**Task item:**
Leaving out every image, restate all the records word for word.

**Study material:**
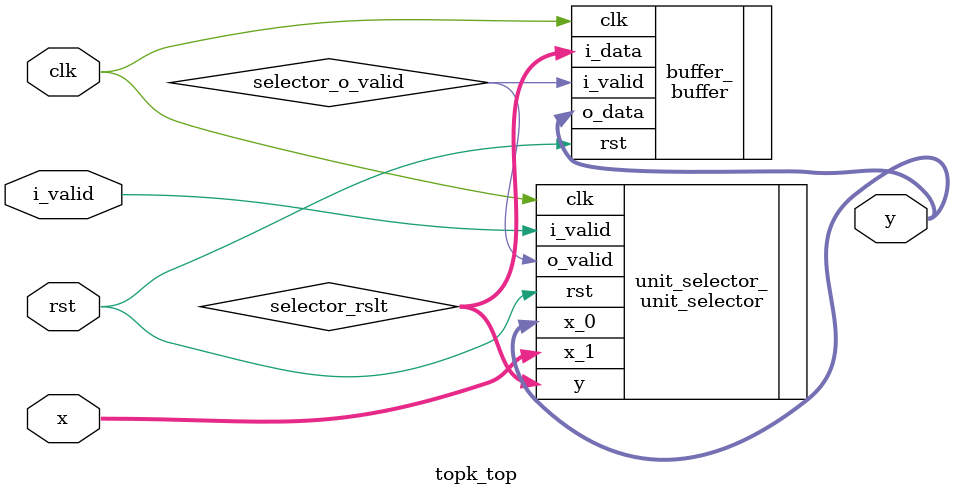
<source format=v>
`timescale 1ps/1ps
`include "./unit_selector.v"
`include "./buffer.v"

module topk_top #
(
    parameter LOG_INPUT_NUM = 4,    //TOPK -> TOP16
    parameter DATA_WIDTH = 32
) (
    input clk, rst,
    input i_valid,
    input [DATA_WIDTH*(2**LOG_INPUT_NUM)-1 : 0] x,  //32*16
    output [DATA_WIDTH*(2**LOG_INPUT_NUM)-1 : 0] y
    // output o_valid
);

wire [DATA_WIDTH*(2**LOG_INPUT_NUM)-1 : 0] selector_rslt;
wire selector_o_valid;


buffer #
(
    .DATA_WIDTH(DATA_WIDTH),
    .LOG_INPUT_NUM(LOG_INPUT_NUM)
) buffer_
(
    .clk(clk),
    .rst(rst),
    .i_valid(selector_o_valid),
    .i_data(selector_rslt),
    .o_data(y)
);

unit_selector #
(
    .DATA_WIDTH(DATA_WIDTH),
    .LOG_INPUT_NUM(LOG_INPUT_NUM)
) unit_selector_
(
    .clk(clk),
    .rst(rst),
    .i_valid(i_valid),
    .x_0(y),
    .x_1(x),
    .y(selector_rslt),
    .o_valid(selector_o_valid)
);


endmodule
</source>
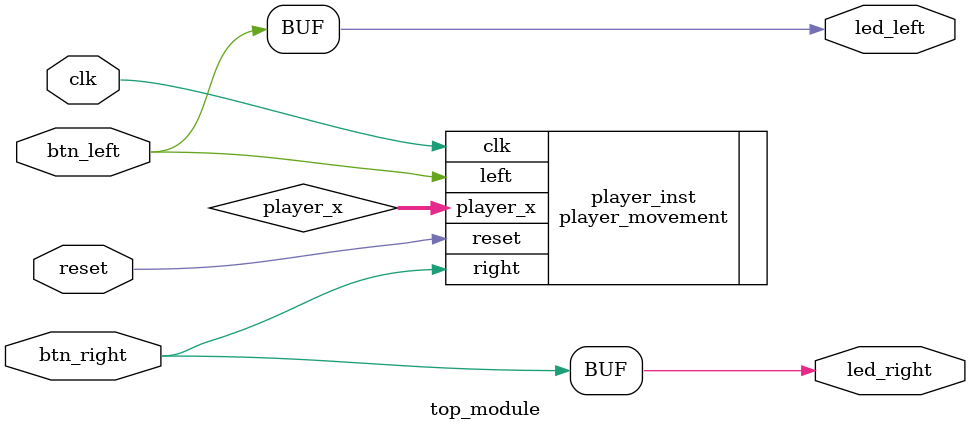
<source format=v>



`timescale 1ns / 1ps

module top_module (
    input wire clk,        // System clock
    input wire reset,      // Reset signal
    input wire btn_left,   // Button for moving left
    input wire btn_right,  // Button for moving right
    output wire led_left,  // LED for left movement
    output wire led_right  // LED for right movement
);

    wire [9:0] player_x;  // Internal signal, not an output port

    // Instantiate the player movement module
    player_movement player_inst (
        .clk(clk),
        .reset(reset),
        .left(btn_left),
        .right(btn_right),
        .player_x(player_x)  
    );

    // Light up LEDs when moving
    assign led_left = btn_left;
    assign led_right = btn_right;

endmodule



</source>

**Task solution:**
<source format=v>
`timescale 1ps/1ps
`include "./unit_selector.v"
`include "./buffer.v"

module topk_top #
(
    parameter LOG_INPUT_NUM = 4,    //TOPK -> TOP16
    parameter DATA_WIDTH = 32
) (
    input clk, rst,
    input i_valid,
    input [DATA_WIDTH*(2**LOG_INPUT_NUM)-1 : 0] x,  //32*16
    output [DATA_WIDTH*(2**LOG_INPUT_NUM)-1 : 0] y
    // output o_valid
);

wire [DATA_WIDTH*(2**LOG_INPUT_NUM)-1 : 0] selector_rslt;
wire selector_o_valid;


buffer #
(
    .DATA_WIDTH(DATA_WIDTH),
    .LOG_INPUT_NUM(LOG_INPUT_NUM)
) buffer_
(
    .clk(clk),
    .rst(rst),
    .i_valid(selector_o_valid),
    .i_data(selector_rslt),
    .o_data(y)
);

unit_selector #
(
    .DATA_WIDTH(DATA_WIDTH),
    .LOG_INPUT_NUM(LOG_INPUT_NUM)
) unit_selector_
(
    .clk(clk),
    .rst(rst),
    .i_valid(i_valid),
    .x_0(y),
    .x_1(x),
    .y(selector_rslt),
    .o_valid(selector_o_valid)
);


endmodule
</source>
<source format=v>



`timescale 1ns / 1ps

module top_module (
    input wire clk,        // System clock
    input wire reset,      // Reset signal
    input wire btn_left,   // Button for moving left
    input wire btn_right,  // Button for moving right
    output wire led_left,  // LED for left movement
    output wire led_right  // LED for right movement
);

    wire [9:0] player_x;  // Internal signal, not an output port

    // Instantiate the player movement module
    player_movement player_inst (
        .clk(clk),
        .reset(reset),
        .left(btn_left),
        .right(btn_right),
        .player_x(player_x)  
    );

    // Light up LEDs when moving
    assign led_left = btn_left;
    assign led_right = btn_right;

endmodule



</source>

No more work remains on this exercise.